*Enunciado*
Indica si cada afirmación concuerda con el texto sobre Santa Teresa de Jesús. Responde sí o no y cita literalmente las palabras del texto que lo deciden.
1. Quien habla no estuvo presente en la conmemoración del año anterior.
2. El cardenal Luciani fue elegido Papa justo un año antes del día en que se pronuncian estas palabras.
3. La conmemoración se celebra únicamente dentro del mundo carmelitano.

*Texto fuente*
=====
SANTA TERESA DE JESÚS Y EL AMOR A LA VERDAD
(26 de agosto de 1979)

 

            Me alegro mucho de reanudar esta casi tradición que me hace participar año tras año en esta conmemoración que hacemos dentro del mundo religioso, no solamente carmelitano, sino casi hay que decir universal, en esta conmemoración relativa a un hecho espiritual muy extraordinario en la vida de Santa Teresa de Jesús.

Recuerdos del último cónclave

            El año pasado no pude estar con vosotros. Estaba participando en el cónclave en que, precisamente hoy hace un año, fue elegido Papa el cardenal Luciani. Si otros motivos no hubiera habido para acordarme de vosotros y de esta fiesta aun estando allí, ciertos pequeños episodios, en torno al hecho del cónclave, hubieran sido suficientes para recordarme a mí el vínculo espiritual que aquella tarde yo sentía que me hacía llegar desde Roma hasta aquí, a esta capilla del monasterio de la Encarnación.
=====
*Entradas de datos*
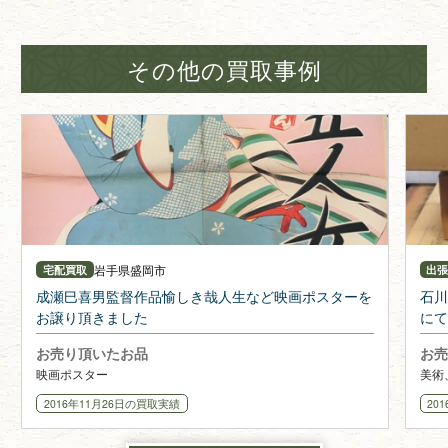
その他の買取事例
岩手県
盛岡市
宅配買取
出
成瀬巳喜男監督作品愉しき哉人生など映画ポスターを
石川
お譲り頂きました
にて
お売り頂いたお品
お売
映画ポスター
美術
2016年11月26日
の買取実績
20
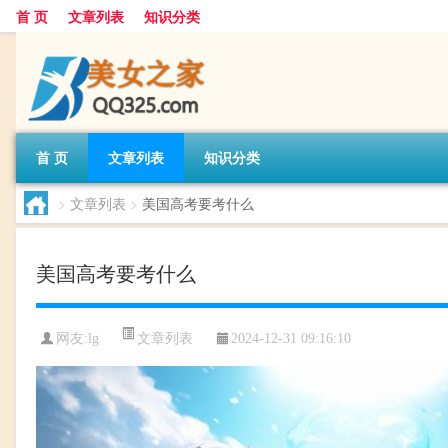
首 页
文章列表
知识分类
首 页
文章列表
知识分类
>
文章列表
>
美国高考要考什么
美国高考要考什么
文章列表
网友:
lg
2024-12-31 09:16:10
=====
*Respuesta*
1. Sí: «El año pasado no pude estar con vosotros.»
2. Sí: «precisamente hoy hace un año, fue elegido Papa el cardenal Luciani»
3. No: «no solamente carmelitano, sino casi hay que decir universal»